Après cette crise, la porte-parole du département d'État américain Jen Psaki a demandé lundi soir «à toutes les parties de se concentrer désormais sur la tâche à accomplir: mettre fin aux souffrances du peuple syrien et amorcer enfin une transition politique».

De son côté, la Russie, autre fidèle allié de Damas, avait affirmé lundi par la voix de son ministre des Affaires étrangères Serguei Lavrov qu'exclure l'Iran serait «une erreur impardonnable».

Bachar al-Assad avait lui-même contribué à raidir les positions en affirmant, dans un entretien exclusif accordé dimanche à l'AFP, qu'il avait de «fortes chances» d'être candidat à sa succession cette année.

Samedi soir, l'opposition syrienne en exil avait levé, après de difficiles tractations, la dernière hypothèque qui pesait sur Genève II en acceptant d'y envoyer une délégation. Mais l'invitation lancée par Ban Ki-moon à l'Iran dimanche avait rebattu les cartes, déclenchant d'intenses consultations dans une ambiance de crise.

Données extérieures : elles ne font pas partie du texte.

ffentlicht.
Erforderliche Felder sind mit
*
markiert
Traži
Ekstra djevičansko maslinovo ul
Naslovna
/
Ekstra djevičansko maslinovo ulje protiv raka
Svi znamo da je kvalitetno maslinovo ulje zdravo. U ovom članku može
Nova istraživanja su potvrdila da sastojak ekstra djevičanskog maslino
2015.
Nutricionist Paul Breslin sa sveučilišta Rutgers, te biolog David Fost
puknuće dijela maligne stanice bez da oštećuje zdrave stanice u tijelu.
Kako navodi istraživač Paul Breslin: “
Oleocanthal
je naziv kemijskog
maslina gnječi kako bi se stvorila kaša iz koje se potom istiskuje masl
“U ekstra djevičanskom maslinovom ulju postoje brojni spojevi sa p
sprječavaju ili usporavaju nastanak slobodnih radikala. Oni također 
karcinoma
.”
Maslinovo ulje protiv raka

Les négociations en tant que telles entre le gouvernement de Bachar al-Assad et l'opposition doivent débuter vendredi à Genève mais les objectifs des deux camps semblent totalement inconciliables. Dans un entretien à l'AFP, le président syrien a en effet exclu de confier la direction d'un futur gouvernement à un opposant et a pronostiqué que sa guerre contre les rebelles prendrait «beaucoup de temps».

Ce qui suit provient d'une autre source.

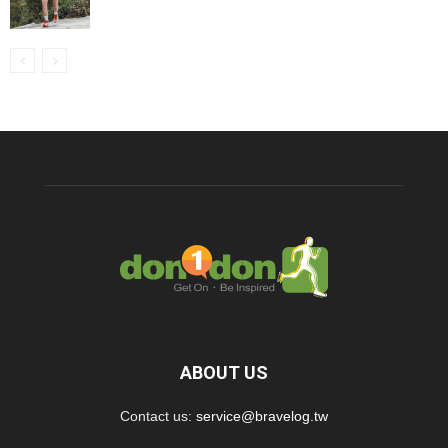
ABOUT US
Contact us:
service@bravelog.tw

Face à cette assurance, un haut responsable américain a indiqué lundi que Washington avait reçu de «nombreux messages» de la part de membres du régime de Damas «impatients de trouver une solution pacifique» à la guerre civile qui ensanglante le pays. Celle-ci a fait plus de 130 000 morts depuis mars 2011.

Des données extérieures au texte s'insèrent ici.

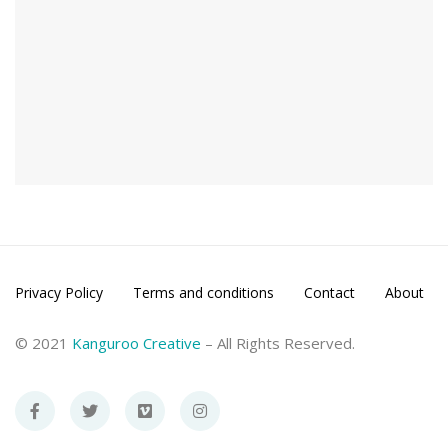
Privacy Policy
Terms and conditions
Contact
About
© 2021
Kanguroo Creative
– All Rights Reserved.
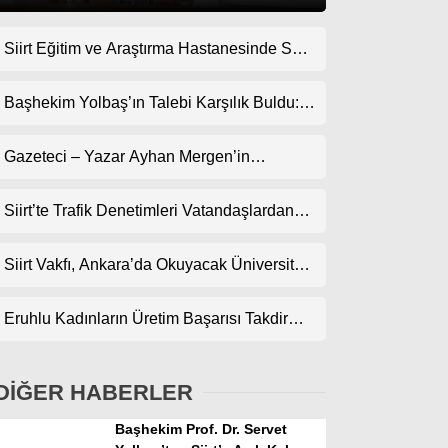
Siirt Eğitim ve Araştırma Hastanesinde Son
Gündem
Teknoloji Yeni MR Cihazı Hizmete Girdi!
Ekonomi
Randevularda Bekleme Süresi Kısaldı
Başhekim Yolbaş’ın Talebi Karşılık Buldu:
Siirt’e Nükleer Tıp Merkezi Kuruluyor
Politika
Gazeteci – Yazar Ayhan Mergen’in
Dünya
Kaleminden: “Siirt’te Şehir Kültürü ve Trafik
Kuralları”
Siirt’te Trafik Denetimleri Vatandaşlardan
Spor
Tam Not Alıyor
Magazin
Siirt Vakfı, Ankara’da Okuyacak Üniversite
Adaylarını Canlı Yayında Buluşturuyor
sağlık
Eruhlu Kadınların Üretim Başarısı Takdir
Teknoloji
Topluyor
DİĞER HABERLER
Başhekim Prof. Dr. Servet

Sur le terrain, un double attentat suicide à la voiture piégée a eu lieu lundi dans la ville frontière de Bab al Hawa, près de la frontière turque, tuant au moins cinq personnes, selon l'Observatoire syrien des droits de l'Homme (OSDH).

Et à la veille du début de la conférence de paix, le Guardian et CNN ont publié lundi un rapport dans lequel trois anciens procureurs internationaux accusent la Syrie de massacres à grande échelle et de tortures.

Le rapport, commandé par le Qatar, pays qui soutient les rebelles syriens, est visible sur les sites du quotidien britannique et de la chaîne d'information américaine, et est basé sur le témoignage et des photos fournis par un déserteur anonyme pour raisons de sécurité.